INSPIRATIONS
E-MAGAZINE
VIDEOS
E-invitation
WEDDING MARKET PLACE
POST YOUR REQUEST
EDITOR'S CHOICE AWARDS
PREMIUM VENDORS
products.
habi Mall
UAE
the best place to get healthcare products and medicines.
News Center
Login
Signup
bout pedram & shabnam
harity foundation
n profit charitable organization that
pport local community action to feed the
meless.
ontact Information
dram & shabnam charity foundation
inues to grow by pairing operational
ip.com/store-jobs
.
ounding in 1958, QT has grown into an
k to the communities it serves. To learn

◆ ◆ ◆ ◆

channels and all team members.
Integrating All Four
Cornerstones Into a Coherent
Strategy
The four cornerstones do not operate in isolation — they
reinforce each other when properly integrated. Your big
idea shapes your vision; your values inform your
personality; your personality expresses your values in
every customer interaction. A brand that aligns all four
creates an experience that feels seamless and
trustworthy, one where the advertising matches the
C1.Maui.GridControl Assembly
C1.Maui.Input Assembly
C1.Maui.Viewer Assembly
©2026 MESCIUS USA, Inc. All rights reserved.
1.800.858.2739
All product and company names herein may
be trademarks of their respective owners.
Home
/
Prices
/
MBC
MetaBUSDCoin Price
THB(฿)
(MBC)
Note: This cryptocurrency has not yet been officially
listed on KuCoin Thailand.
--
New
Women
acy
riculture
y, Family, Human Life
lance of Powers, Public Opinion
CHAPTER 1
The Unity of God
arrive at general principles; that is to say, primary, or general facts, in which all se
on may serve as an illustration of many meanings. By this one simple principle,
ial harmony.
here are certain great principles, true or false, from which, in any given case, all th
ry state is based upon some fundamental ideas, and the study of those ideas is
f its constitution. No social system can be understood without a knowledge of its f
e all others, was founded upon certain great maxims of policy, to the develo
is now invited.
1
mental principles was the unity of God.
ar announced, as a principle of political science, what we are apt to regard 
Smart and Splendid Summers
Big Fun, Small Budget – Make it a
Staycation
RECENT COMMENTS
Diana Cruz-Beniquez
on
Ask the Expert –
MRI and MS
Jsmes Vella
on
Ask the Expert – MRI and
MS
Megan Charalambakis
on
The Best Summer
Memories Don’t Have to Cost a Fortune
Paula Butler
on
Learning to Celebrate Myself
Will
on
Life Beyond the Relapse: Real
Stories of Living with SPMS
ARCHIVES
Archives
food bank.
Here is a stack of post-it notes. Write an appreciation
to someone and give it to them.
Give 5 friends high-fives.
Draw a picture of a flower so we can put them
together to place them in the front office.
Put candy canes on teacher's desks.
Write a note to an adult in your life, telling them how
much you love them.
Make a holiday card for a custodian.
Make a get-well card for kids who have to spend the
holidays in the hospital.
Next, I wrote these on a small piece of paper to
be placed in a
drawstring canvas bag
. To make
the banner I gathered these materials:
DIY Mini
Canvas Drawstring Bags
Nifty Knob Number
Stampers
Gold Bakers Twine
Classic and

◆ ◆ ◆ ◆

Using the data above, print exactly the lines from the line that contains "Cornerstones Into a Coherent" through the line that contains "Here is a stack", with both included.

▶ Expected answer:
Cornerstones Into a Coherent
Strategy
The four cornerstones do not operate in isolation — they
reinforce each other when properly integrated. Your big
idea shapes your vision; your values inform your
personality; your personality expresses your values in
every customer interaction. A brand that aligns all four
creates an experience that feels seamless and
trustworthy, one where the advertising matches the
C1.Maui.GridControl Assembly
C1.Maui.Input Assembly
C1.Maui.Viewer Assembly
©2026 MESCIUS USA, Inc. All rights reserved.
1.800.858.2739
All product and company names herein may
be trademarks of their respective owners.
Home
/
Prices
/
MBC
MetaBUSDCoin Price
THB(฿)
(MBC)
Note: This cryptocurrency has not yet been officially
listed on KuCoin Thailand.
--
New
Women
acy
riculture
y, Family, Human Life
lance of Powers, Public Opinion
CHAPTER 1
The Unity of God
arrive at general principles; that is to say, primary, or general facts, in which all se
on may serve as an illustration of many meanings. By this one simple principle,
ial harmony.
here are certain great principles, true or false, from which, in any given case, all th
ry state is based upon some fundamental ideas, and the study of those ideas is
f its constitution. No social system can be understood without a knowledge of its f
e all others, was founded upon certain great maxims of policy, to the develo
is now invited.
1
mental principles was the unity of God.
ar announced, as a principle of political science, what we are apt to regard 
Smart and Splendid Summers
Big Fun, Small Budget – Make it a
Staycation
RECENT COMMENTS
Diana Cruz-Beniquez
on
Ask the Expert –
MRI and MS
Jsmes Vella
on
Ask the Expert – MRI and
MS
Megan Charalambakis
on
The Best Summer
Memories Don’t Have to Cost a Fortune
Paula Butler
on
Learning to Celebrate Myself
Will
on
Life Beyond the Relapse: Real
Stories of Living with SPMS
ARCHIVES
Archives
food bank.
Here is a stack of post-it notes. Write an appreciation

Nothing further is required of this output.